Supplied data
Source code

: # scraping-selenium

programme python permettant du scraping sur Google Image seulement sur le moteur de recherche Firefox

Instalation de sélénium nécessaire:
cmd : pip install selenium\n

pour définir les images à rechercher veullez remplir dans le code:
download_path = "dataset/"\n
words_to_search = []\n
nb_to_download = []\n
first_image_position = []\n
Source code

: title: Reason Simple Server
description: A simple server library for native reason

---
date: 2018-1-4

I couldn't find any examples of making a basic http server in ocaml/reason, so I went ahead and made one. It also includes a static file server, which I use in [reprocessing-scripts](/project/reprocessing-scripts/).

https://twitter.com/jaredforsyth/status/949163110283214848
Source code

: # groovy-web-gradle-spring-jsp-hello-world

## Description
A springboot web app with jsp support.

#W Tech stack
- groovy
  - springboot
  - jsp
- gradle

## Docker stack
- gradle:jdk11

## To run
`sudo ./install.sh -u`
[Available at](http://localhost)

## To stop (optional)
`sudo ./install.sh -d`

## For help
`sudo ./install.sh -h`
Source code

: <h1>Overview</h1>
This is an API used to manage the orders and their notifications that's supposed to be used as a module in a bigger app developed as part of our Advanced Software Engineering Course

Directive
Print out the entire listing. Keep every line exact.

Answer for this exercise
Source code

: # scraping-selenium

programme python permettant du scraping sur Google Image seulement sur le moteur de recherche Firefox

Instalation de sélénium nécessaire:
cmd : pip install selenium\n

pour définir les images à rechercher veullez remplir dans le code:
download_path = "dataset/"\n
words_to_search = []\n
nb_to_download = []\n
first_image_position = []\n
Source code

: title: Reason Simple Server
description: A simple server library for native reason

---
date: 2018-1-4

I couldn't find any examples of making a basic http server in ocaml/reason, so I went ahead and made one. It also includes a static file server, which I use in [reprocessing-scripts](/project/reprocessing-scripts/).

https://twitter.com/jaredforsyth/status/949163110283214848
Source code

: # groovy-web-gradle-spring-jsp-hello-world

## Description
A springboot web app with jsp support.

#W Tech stack
- groovy
  - springboot
  - jsp
- gradle

## Docker stack
- gradle:jdk11

## To run
`sudo ./install.sh -u`
[Available at](http://localhost)

## To stop (optional)
`sudo ./install.sh -d`

## For help
`sudo ./install.sh -h`
Source code

: <h1>Overview</h1>
This is an API used to manage the orders and their notifications that's supposed to be used as a module in a bigger app developed as part of our Advanced Software Engineering Course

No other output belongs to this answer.